Request: For the entries below, count the lines containing "pixels" and give only that number.

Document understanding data
=====

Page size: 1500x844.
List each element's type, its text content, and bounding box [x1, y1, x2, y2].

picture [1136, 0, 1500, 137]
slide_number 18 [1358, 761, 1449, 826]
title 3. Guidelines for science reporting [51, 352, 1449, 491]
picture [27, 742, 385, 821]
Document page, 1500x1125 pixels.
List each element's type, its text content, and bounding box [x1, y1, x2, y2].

=====

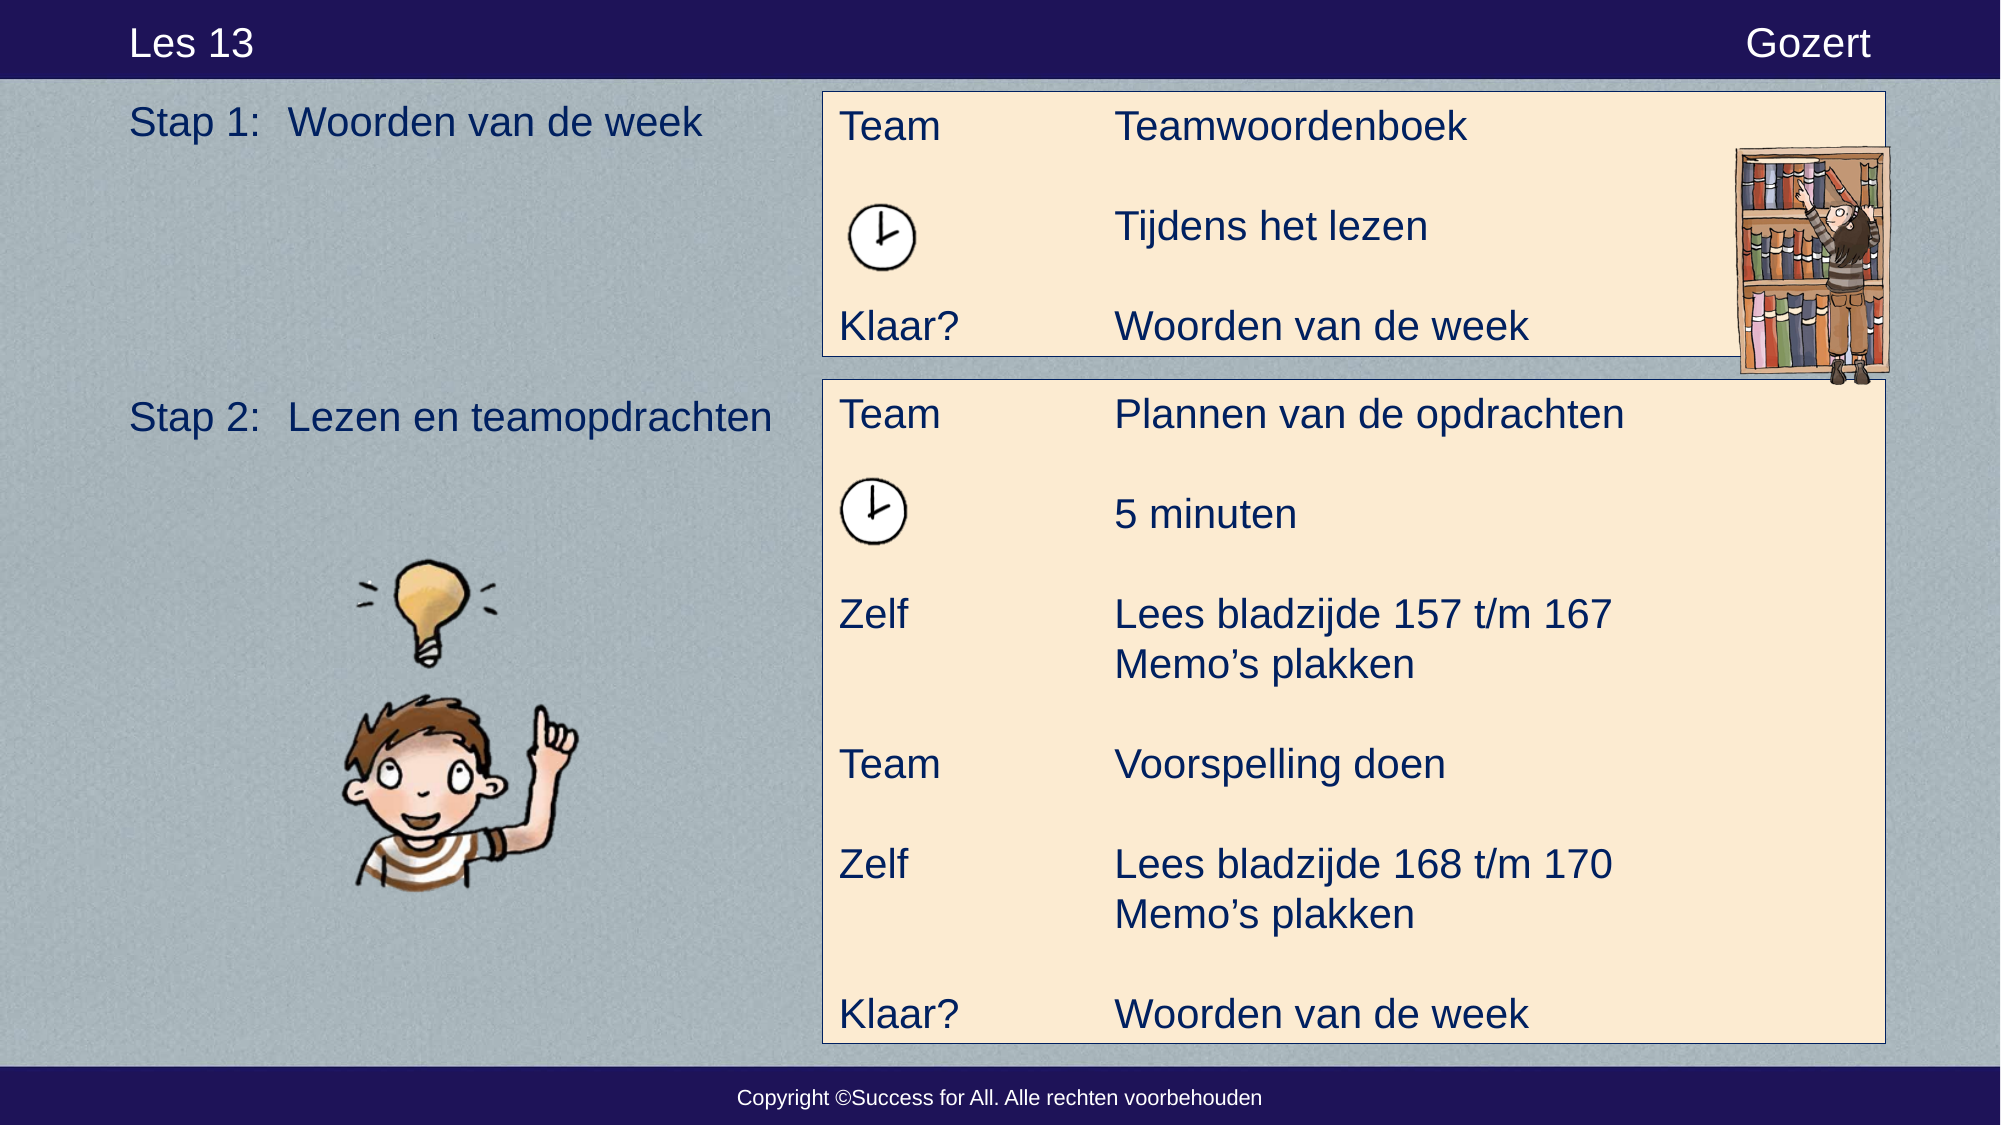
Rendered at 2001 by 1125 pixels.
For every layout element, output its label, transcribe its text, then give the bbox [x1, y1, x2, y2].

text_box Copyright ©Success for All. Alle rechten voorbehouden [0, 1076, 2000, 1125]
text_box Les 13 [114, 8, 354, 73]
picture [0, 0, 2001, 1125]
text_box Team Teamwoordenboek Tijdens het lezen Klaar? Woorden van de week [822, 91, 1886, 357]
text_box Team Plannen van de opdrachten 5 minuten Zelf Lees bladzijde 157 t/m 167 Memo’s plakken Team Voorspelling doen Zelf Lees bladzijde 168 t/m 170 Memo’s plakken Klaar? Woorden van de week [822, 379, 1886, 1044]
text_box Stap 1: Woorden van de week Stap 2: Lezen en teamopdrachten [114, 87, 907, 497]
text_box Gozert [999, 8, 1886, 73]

=====

Answer space: 2